SOURCE MATERIAL: Begin

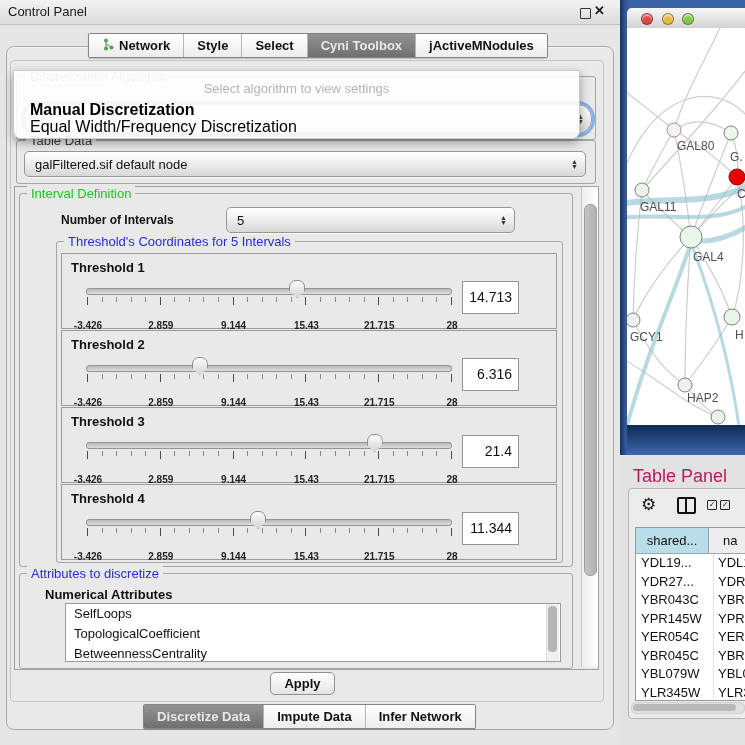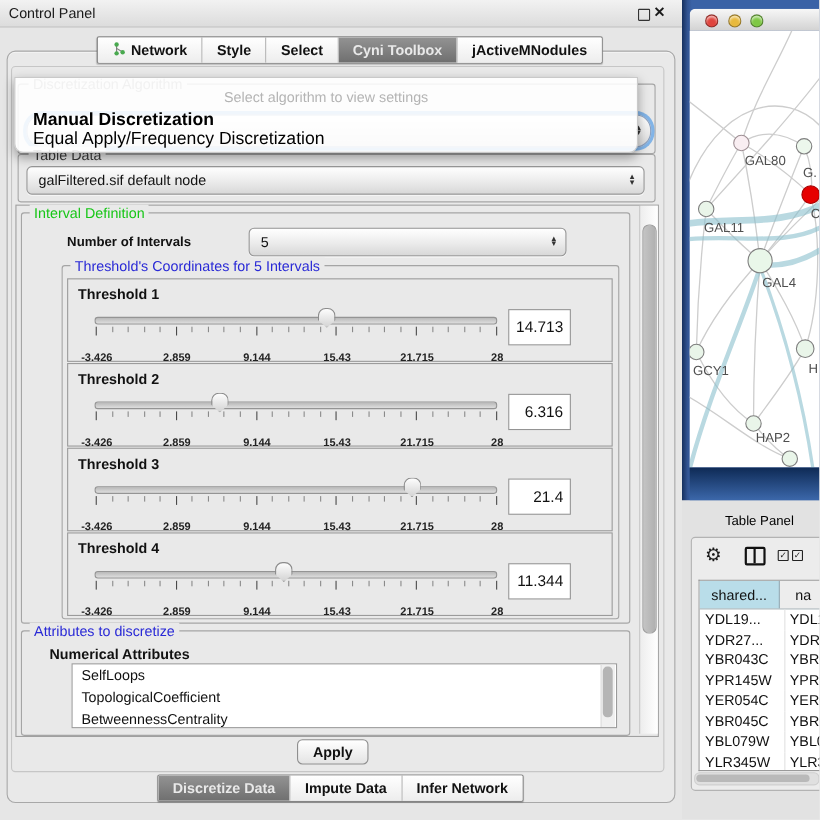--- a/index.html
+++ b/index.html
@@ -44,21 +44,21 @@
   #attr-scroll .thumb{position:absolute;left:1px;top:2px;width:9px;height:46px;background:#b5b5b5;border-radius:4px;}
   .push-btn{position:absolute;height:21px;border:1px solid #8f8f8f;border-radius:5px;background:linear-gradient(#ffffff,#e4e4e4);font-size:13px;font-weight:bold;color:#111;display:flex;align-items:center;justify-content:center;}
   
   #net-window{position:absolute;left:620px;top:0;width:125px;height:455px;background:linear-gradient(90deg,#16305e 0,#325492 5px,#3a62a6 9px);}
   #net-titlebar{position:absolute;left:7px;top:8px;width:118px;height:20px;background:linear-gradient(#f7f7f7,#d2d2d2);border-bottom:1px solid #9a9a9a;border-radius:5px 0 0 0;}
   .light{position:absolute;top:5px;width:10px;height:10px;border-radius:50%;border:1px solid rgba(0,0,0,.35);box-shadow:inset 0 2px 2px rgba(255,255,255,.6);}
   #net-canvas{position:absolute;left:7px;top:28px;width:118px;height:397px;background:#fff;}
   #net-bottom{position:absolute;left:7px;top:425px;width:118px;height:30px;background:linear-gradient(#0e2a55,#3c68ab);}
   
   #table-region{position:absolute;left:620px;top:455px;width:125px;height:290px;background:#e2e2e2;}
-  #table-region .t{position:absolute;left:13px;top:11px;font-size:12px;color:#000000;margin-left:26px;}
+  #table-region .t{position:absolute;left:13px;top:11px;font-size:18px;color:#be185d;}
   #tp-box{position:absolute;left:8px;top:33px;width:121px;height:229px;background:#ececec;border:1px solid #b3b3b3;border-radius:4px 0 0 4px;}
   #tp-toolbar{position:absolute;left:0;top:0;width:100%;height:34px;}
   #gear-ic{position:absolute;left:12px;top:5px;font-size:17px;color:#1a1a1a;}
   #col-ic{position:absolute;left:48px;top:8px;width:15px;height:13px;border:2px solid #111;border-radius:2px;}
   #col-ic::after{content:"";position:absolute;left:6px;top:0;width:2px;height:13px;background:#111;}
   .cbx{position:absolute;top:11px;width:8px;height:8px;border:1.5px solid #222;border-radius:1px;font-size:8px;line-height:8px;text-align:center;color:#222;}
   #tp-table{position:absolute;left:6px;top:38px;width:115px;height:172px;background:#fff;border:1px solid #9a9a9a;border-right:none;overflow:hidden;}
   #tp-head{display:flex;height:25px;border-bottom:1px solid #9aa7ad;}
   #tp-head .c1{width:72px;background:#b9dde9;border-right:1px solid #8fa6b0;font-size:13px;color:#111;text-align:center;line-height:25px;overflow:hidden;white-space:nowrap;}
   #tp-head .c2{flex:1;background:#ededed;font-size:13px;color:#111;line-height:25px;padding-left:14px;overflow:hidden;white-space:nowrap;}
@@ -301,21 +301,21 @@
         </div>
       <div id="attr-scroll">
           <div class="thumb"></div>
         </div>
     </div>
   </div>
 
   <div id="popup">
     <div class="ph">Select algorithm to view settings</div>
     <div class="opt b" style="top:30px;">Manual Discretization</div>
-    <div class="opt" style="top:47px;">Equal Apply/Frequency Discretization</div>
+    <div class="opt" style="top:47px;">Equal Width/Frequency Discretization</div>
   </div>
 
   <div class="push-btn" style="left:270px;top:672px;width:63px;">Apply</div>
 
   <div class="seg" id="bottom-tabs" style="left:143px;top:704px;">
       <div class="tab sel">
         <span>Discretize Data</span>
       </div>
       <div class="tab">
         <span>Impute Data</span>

SOURCE MATERIAL: End

- **TO DO**
All of the entries need to be copied exactly, minus any pictures.

- **FINISHED TASK**
--- a/index.html
+++ b/index.html
@@ -44,21 +44,21 @@
   #attr-scroll .thumb{position:absolute;left:1px;top:2px;width:9px;height:46px;background:#b5b5b5;border-radius:4px;}
   .push-btn{position:absolute;height:21px;border:1px solid #8f8f8f;border-radius:5px;background:linear-gradient(#ffffff,#e4e4e4);font-size:13px;font-weight:bold;color:#111;display:flex;align-items:center;justify-content:center;}
   
   #net-window{position:absolute;left:620px;top:0;width:125px;height:455px;background:linear-gradient(90deg,#16305e 0,#325492 5px,#3a62a6 9px);}
   #net-titlebar{position:absolute;left:7px;top:8px;width:118px;height:20px;background:linear-gradient(#f7f7f7,#d2d2d2);border-bottom:1px solid #9a9a9a;border-radius:5px 0 0 0;}
   .light{position:absolute;top:5px;width:10px;height:10px;border-radius:50%;border:1px solid rgba(0,0,0,.35);box-shadow:inset 0 2px 2px rgba(255,255,255,.6);}
   #net-canvas{position:absolute;left:7px;top:28px;width:118px;height:397px;background:#fff;}
   #net-bottom{position:absolute;left:7px;top:425px;width:118px;height:30px;background:linear-gradient(#0e2a55,#3c68ab);}
   
   #table-region{position:absolute;left:620px;top:455px;width:125px;height:290px;background:#e2e2e2;}
-  #table-region .t{position:absolute;left:13px;top:11px;font-size:12px;color:#000000;margin-left:26px;}
+  #table-region .t{position:absolute;left:13px;top:11px;font-size:18px;color:#be185d;}
   #tp-box{position:absolute;left:8px;top:33px;width:121px;height:229px;background:#ececec;border:1px solid #b3b3b3;border-radius:4px 0 0 4px;}
   #tp-toolbar{position:absolute;left:0;top:0;width:100%;height:34px;}
   #gear-ic{position:absolute;left:12px;top:5px;font-size:17px;color:#1a1a1a;}
   #col-ic{position:absolute;left:48px;top:8px;width:15px;height:13px;border:2px solid #111;border-radius:2px;}
   #col-ic::after{content:"";position:absolute;left:6px;top:0;width:2px;height:13px;background:#111;}
   .cbx{position:absolute;top:11px;width:8px;height:8px;border:1.5px solid #222;border-radius:1px;font-size:8px;line-height:8px;text-align:center;color:#222;}
   #tp-table{position:absolute;left:6px;top:38px;width:115px;height:172px;background:#fff;border:1px solid #9a9a9a;border-right:none;overflow:hidden;}
   #tp-head{display:flex;height:25px;border-bottom:1px solid #9aa7ad;}
   #tp-head .c1{width:72px;background:#b9dde9;border-right:1px solid #8fa6b0;font-size:13px;color:#111;text-align:center;line-height:25px;overflow:hidden;white-space:nowrap;}
   #tp-head .c2{flex:1;background:#ededed;font-size:13px;color:#111;line-height:25px;padding-left:14px;overflow:hidden;white-space:nowrap;}
@@ -301,21 +301,21 @@
         </div>
       <div id="attr-scroll">
           <div class="thumb"></div>
         </div>
     </div>
   </div>
 
   <div id="popup">
     <div class="ph">Select algorithm to view settings</div>
     <div class="opt b" style="top:30px;">Manual Discretization</div>
-    <div class="opt" style="top:47px;">Equal Apply/Frequency Discretization</div>
+    <div class="opt" style="top:47px;">Equal Width/Frequency Discretization</div>
   </div>
 
   <div class="push-btn" style="left:270px;top:672px;width:63px;">Apply</div>
 
   <div class="seg" id="bottom-tabs" style="left:143px;top:704px;">
       <div class="tab sel">
         <span>Discretize Data</span>
       </div>
       <div class="tab">
         <span>Impute Data</span>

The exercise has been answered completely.